» WHAT THE EXERCISE ASKS: List every line of the records that contains the string "przedsiębiorstwie", copying each such line in full.
-- Opening Marker --
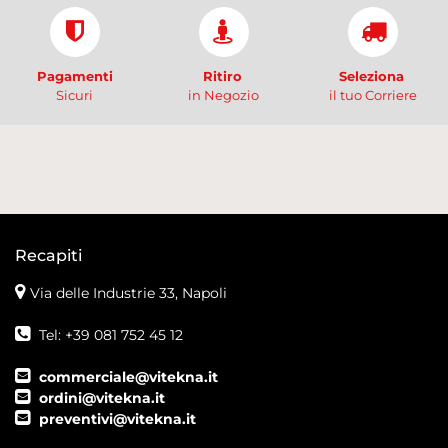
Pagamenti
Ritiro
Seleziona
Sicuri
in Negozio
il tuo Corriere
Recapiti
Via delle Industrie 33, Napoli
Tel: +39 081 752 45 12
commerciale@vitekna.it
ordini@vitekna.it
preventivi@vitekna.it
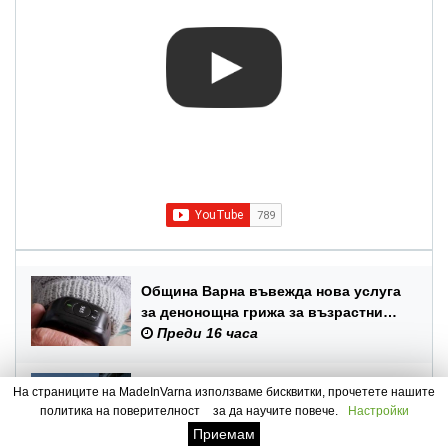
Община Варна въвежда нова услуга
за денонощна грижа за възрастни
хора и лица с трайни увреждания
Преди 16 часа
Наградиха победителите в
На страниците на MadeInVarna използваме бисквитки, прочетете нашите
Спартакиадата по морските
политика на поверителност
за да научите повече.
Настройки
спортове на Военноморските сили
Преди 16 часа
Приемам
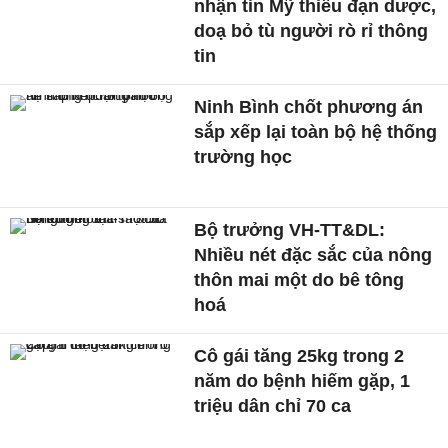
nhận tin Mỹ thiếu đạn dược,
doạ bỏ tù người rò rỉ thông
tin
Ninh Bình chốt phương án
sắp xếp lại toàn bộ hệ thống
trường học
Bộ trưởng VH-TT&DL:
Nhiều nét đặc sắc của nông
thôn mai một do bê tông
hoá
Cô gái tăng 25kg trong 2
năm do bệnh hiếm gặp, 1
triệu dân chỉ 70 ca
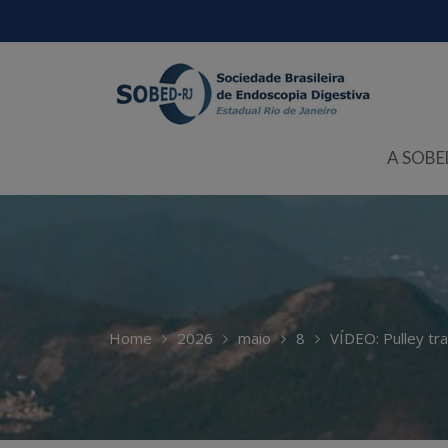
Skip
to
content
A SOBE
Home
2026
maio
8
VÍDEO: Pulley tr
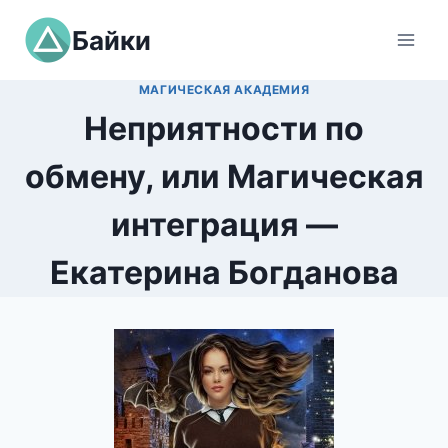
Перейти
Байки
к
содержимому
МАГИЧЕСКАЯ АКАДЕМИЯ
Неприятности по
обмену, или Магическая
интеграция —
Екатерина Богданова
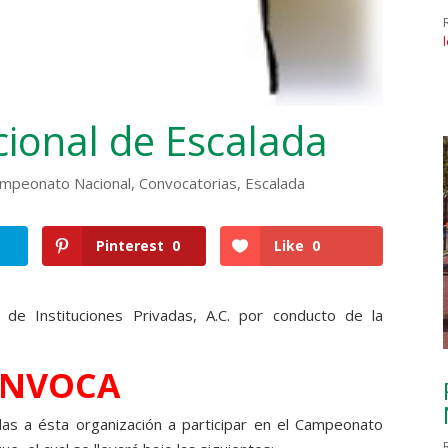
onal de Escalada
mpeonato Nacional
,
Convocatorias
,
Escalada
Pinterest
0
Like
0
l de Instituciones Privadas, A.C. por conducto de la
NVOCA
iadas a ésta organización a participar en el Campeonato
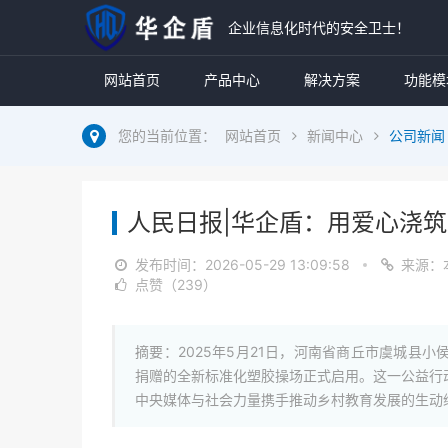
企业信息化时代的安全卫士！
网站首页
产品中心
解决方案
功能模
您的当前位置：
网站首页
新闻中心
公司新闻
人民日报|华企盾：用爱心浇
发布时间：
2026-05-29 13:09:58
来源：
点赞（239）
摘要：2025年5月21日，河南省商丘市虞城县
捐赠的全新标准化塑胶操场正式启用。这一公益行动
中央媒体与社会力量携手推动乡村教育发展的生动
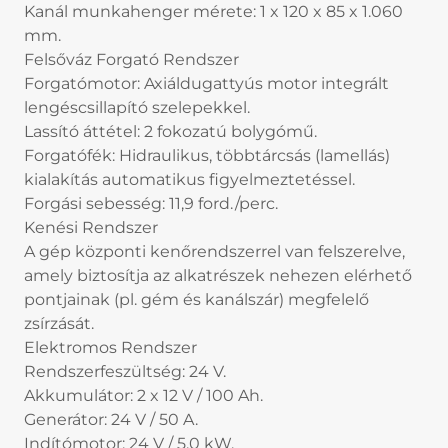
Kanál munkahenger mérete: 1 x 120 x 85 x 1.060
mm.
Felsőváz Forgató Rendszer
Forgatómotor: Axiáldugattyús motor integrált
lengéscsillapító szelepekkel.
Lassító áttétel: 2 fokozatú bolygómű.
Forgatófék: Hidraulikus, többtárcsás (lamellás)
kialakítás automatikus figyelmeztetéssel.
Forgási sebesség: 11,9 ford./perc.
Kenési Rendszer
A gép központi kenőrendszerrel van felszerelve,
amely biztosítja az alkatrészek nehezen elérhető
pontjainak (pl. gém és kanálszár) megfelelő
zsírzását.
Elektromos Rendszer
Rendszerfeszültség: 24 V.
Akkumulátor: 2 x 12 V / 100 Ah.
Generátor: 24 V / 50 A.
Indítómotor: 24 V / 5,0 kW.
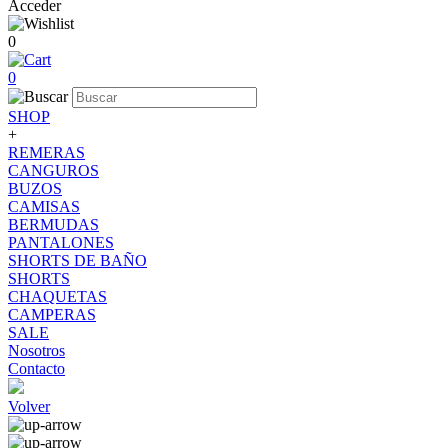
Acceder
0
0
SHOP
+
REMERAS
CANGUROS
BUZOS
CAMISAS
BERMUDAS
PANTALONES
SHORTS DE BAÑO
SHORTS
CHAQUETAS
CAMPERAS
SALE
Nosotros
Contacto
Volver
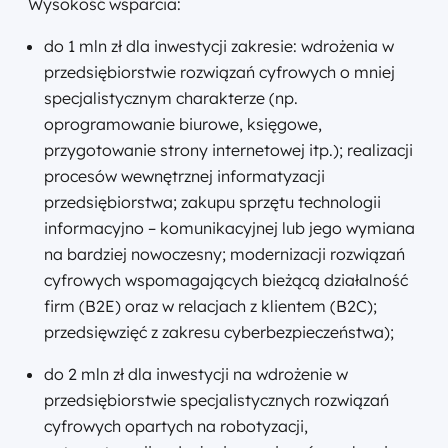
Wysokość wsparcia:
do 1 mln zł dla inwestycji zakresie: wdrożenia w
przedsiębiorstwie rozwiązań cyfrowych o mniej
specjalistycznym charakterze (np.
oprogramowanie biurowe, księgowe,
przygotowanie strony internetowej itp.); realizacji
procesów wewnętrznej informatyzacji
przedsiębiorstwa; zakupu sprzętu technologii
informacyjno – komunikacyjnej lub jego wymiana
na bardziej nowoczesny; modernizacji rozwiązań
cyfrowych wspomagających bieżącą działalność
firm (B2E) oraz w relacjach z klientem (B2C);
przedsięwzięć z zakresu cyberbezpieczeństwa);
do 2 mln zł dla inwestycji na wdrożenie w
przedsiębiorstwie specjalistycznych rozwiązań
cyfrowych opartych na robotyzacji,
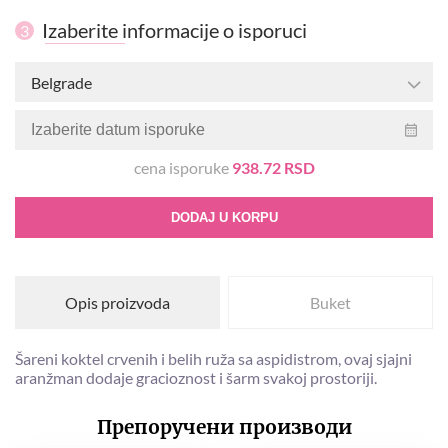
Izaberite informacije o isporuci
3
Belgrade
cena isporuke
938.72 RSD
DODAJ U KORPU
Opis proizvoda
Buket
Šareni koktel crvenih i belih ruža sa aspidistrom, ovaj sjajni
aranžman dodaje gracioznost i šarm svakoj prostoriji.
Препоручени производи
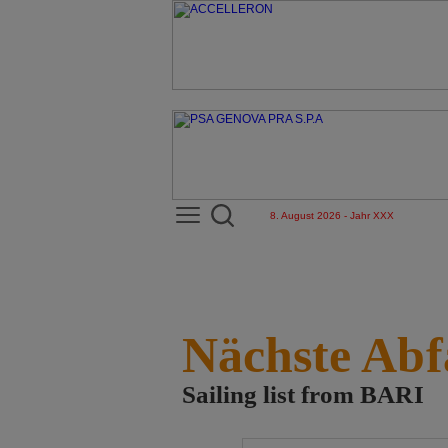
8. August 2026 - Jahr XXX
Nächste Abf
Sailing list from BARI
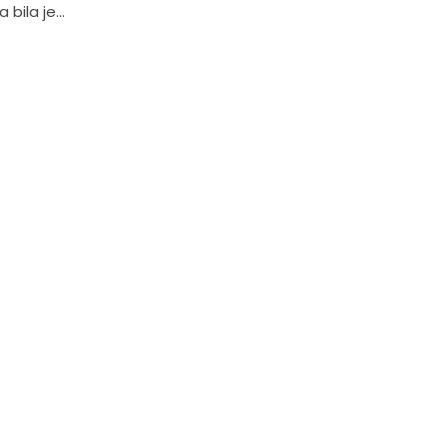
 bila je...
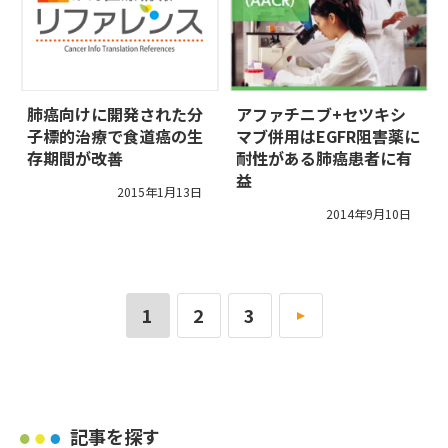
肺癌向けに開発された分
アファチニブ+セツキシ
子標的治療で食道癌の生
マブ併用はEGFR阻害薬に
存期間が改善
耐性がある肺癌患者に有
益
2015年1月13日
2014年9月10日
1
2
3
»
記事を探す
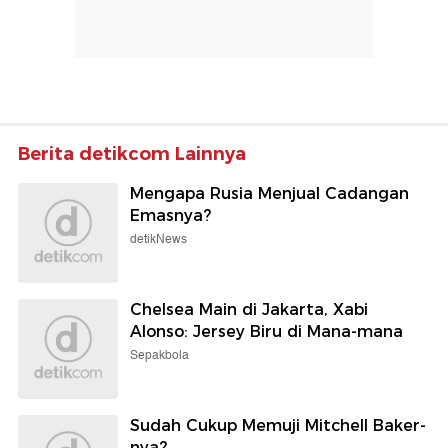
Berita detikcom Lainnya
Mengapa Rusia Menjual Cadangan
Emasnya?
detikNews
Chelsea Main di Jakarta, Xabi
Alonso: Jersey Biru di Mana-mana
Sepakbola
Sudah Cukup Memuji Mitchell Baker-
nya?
-- Closing Marker --
» RESPONSE FOR THIS EXERCISE:
przedsiębiorstwie rozwiązań cyfrowych o mniej
przedsiębiorstwie specjalistycznych rozwiązań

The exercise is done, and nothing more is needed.